* Material for the task
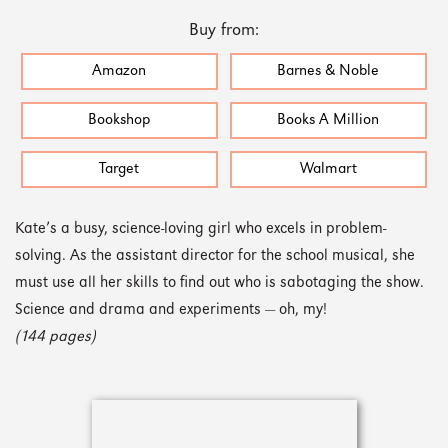
Buy from:
Amazon
Barnes & Noble
Bookshop
Books A Million
Target
Walmart
Kate’s a busy, science-loving girl who excels in problem-
solving. As the assistant director for the school musical, she
must use all her skills to find out who is sabotaging the show.
Science and drama and experiments — oh, my!
(144 pages)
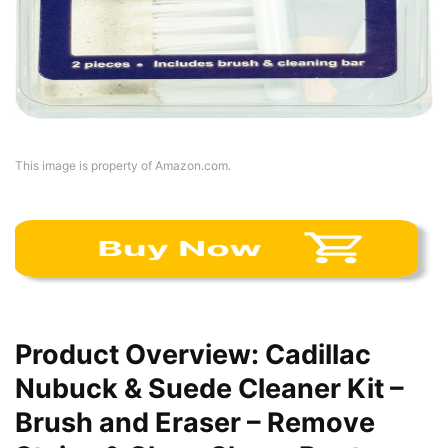
This image is property of Amazon.com.
Product Overview: Cadillac
Nubuck & Suede Cleaner Kit –
Brush and Eraser – Remove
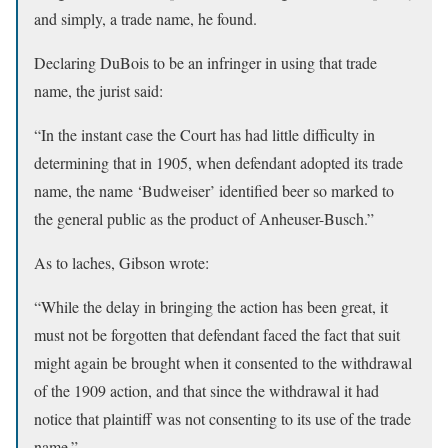
and simply, a trade name, he found.
Declaring DuBois to be an infringer in using that trade
name, the jurist said:
“In the instant case the Court has had little difficulty in
determining that in 1905, when defendant adopted its trade
name, the name ‘Budweiser’ identified beer so marked to
the general public as the product of Anheuser-Busch.”
As to laches, Gibson wrote:
“While the delay in bringing the action has been great, it
must not be forgotten that defendant faced the fact that suit
might again be brought when it consented to the withdrawal
of the 1909 action, and that since the withdrawal it had
notice that plaintiff was not consenting to its use of the trade
name.”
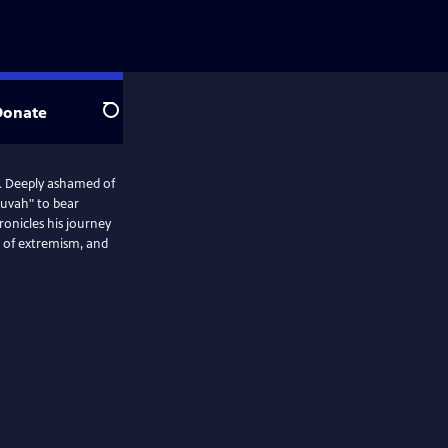
Donate
Search
t. Deeply ashamed of
shuvah" to bear
ronicles his journey
t of extremism, and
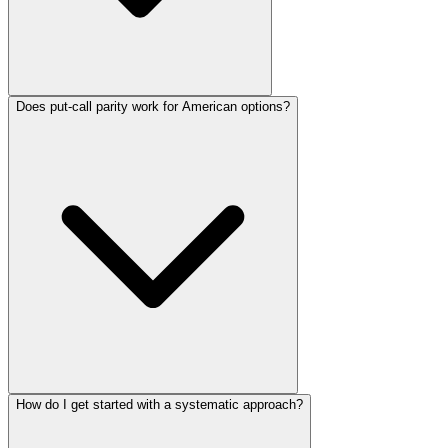
Does put-call parity work for American options?
How do I get started with a systematic approach?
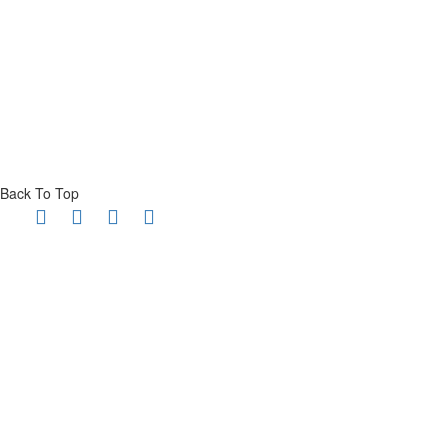
Back To Top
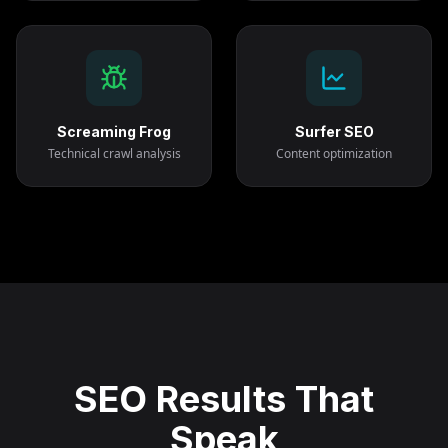
Screaming Frog
Surfer SEO
Technical crawl analysis
Content optimization
SEO Results That
Speak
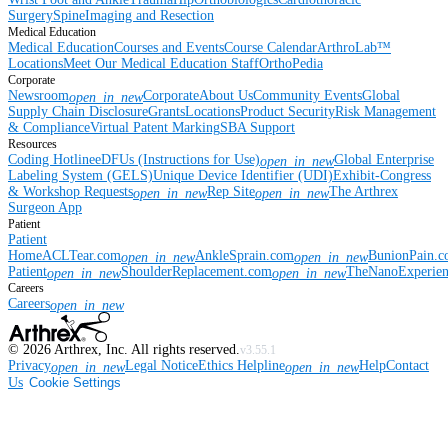
Surgery
Spine
Imaging and Resection
Medical Education
Medical Education
Courses and Events
Course Calendar
ArthroLab™
Locations
Meet Our Medical Education Staff
OrthoPedia
Corporate
Newsroom
Corporate
About Us
Community Events
Global
open_in_new
Supply Chain Disclosure
Grants
Locations
Product Security
Risk Management
& Compliance
Virtual Patent Marking
SBA Support
Resources
Coding Hotline
eDFUs (Instructions for Use)
Global Enterprise
open_in_new
Labeling System (GELS)
Unique Device Identifier (UDI)
Exhibit-Congress
& Workshop Requests
Rep Site
The Arthrex
open_in_new
open_in_new
Surgeon App
Patient
Patient
Home
ACLTear.com
AnkleSprain.com
BunionPain.
open_in_new
open_in_new
Patient
ShoulderReplacement.com
TheNanoExperie
open_in_new
open_in_new
Careers
Careers
open_in_new
©
2026
Arthrex, Inc. All rights reserved.
v3.55.1
Privacy
Legal Notice
Ethics Helpline
Help
Contact
open_in_new
open_in_new
Us
Cookie Settings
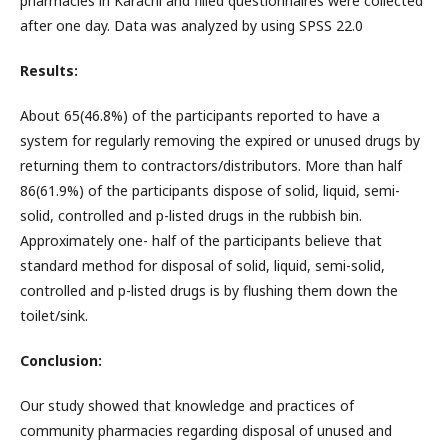
pharmacies in Karachi and filled questionnaires were collected
after one day. Data was analyzed by using SPSS 22.0
Results:
About 65(46.8%) of the participants reported to have a
system for regularly removing the expired or unused drugs by
returning them to contractors/distributors. More than half
86(61.9%) of the participants dispose of solid, liquid, semi-
solid, controlled and p-listed drugs in the rubbish bin.
Approximately one- half of the participants believe that
standard method for disposal of solid, liquid, semi-solid,
controlled and p-listed drugs is by flushing them down the
toilet/sink.
Conclusion:
Our study showed that knowledge and practices of
community pharmacies regarding disposal of unused and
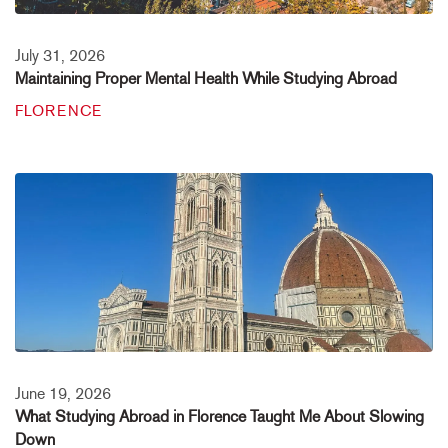
July 31, 2026
Maintaining Proper Mental Health While Studying Abroad
FLORENCE
June 19, 2026
What Studying Abroad in Florence Taught Me About Slowing
Down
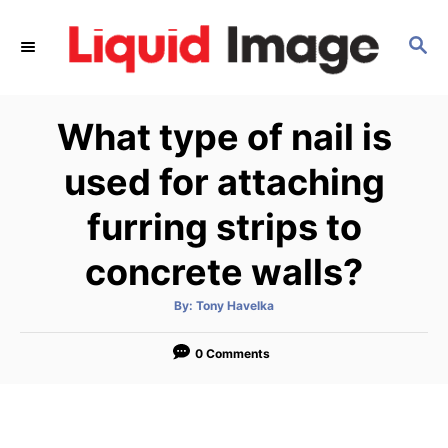
S
k
S
E
i
A
p
R
What type of nail is
C
t
H
o
used for attaching
C
furring strips to
o
n
concrete walls?
t
e
A
By:
Tony Havelka
u
t
n
h
o
0 Comments
t
r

* Task
Can you write out the text of all the entries above, line for line, leaving the pictures out?

* Exercise answer
Buy from:
Amazon
Barnes & Noble
Bookshop
Books A Million
Target
Walmart
Kate’s a busy, science-loving girl who excels in problem-
solving. As the assistant director for the school musical, she
must use all her skills to find out who is sabotaging the show.
Science and drama and experiments — oh, my!
(144 pages)
This image is property of Amazon.com.
Product Overview: Cadillac
Nubuck & Suede Cleaner Kit –
Brush and Eraser – Remove
and simply, a trade name, he found.
Declaring DuBois to be an infringer in using that trade
name, the jurist said:
“In the instant case the Court has had little difficulty in
determining that in 1905, when defendant adopted its trade
name, the name ‘Budweiser’ identified beer so marked to
the general public as the product of Anheuser-Busch.”
As to laches, Gibson wrote:
“While the delay in bringing the action has been great, it
must not be forgotten that defendant faced the fact that suit
might again be brought when it consented to the withdrawal
of the 1909 action, and that since the withdrawal it had
notice that plaintiff was not consenting to its use of the trade
name.”
Donate
Search
t. Deeply ashamed of
shuvah" to bear
ronicles his journey
t of extremism, and
Does put-call parity work for American options?
How do I get started with a systematic approach?
Back To Top
Screaming Frog
Surfer SEO
Technical crawl analysis
Content optimization
SEO Results That
Speak
Surgery
Spine
Imaging and Resection
Medical Education
Medical Education
Courses and Events
Course Calendar
ArthroLab™
Locations
Meet Our Medical Education Staff
OrthoPedia
Corporate
Newsroom
Corporate
About Us
Community Events
Global
open_in_new
Supply Chain Disclosure
Grants
Locations
Product Security
Risk Management
& Compliance
Virtual Patent Marking
SBA Support
Resources
Coding Hotline
eDFUs (Instructions for Use)
Global Enterprise
open_in_new
Labeling System (GELS)
Unique Device Identifier (UDI)
Exhibit-Congress
& Workshop Requests
Rep Site
The Arthrex
open_in_new
open_in_new
Surgeon App
Patient
Patient
Home
ACLTear.com
AnkleSprain.com
BunionPain.
open_in_new
open_in_new
Patient
ShoulderReplacement.com
TheNanoExperie
open_in_new
open_in_new
Careers
Careers
open_in_new
©
2026
Arthrex, Inc. All rights reserved.
v3.55.1
Privacy
Legal Notice
Ethics Helpline
Help
Contact
open_in_new
open_in_new
Us
Cookie Settings
pharmacies in Karachi and filled questionnaires were collected
after one day. Data was analyzed by using SPSS 22.0
Results:
About 65(46.8%) of the participants reported to have a
system for regularly removing the expired or unused drugs by
returning them to contractors/distributors. More than half
86(61.9%) of the participants dispose of solid, liquid, semi-
solid, controlled and p-listed drugs in the rubbish bin.
Approximately one- half of the participants believe that
standard method for disposal of solid, liquid, semi-solid,
controlled and p-listed drugs is by flushing them down the
toilet/sink.
Conclusion:
Our study showed that knowledge and practices of
community pharmacies regarding disposal of unused and
July 31, 2026
Maintaining Proper Mental Health While Studying Abroad
FLORENCE
June 19, 2026
What Studying Abroad in Florence Taught Me About Slowing
Down
S
k
S
E
i
A
p
R
What type of nail is
C
t
H
o
used for attaching
C
furring strips to
o
n
concrete walls?
t
e
A
By:
Tony Havelka
u
t
n
h
o
0 Comments
t
r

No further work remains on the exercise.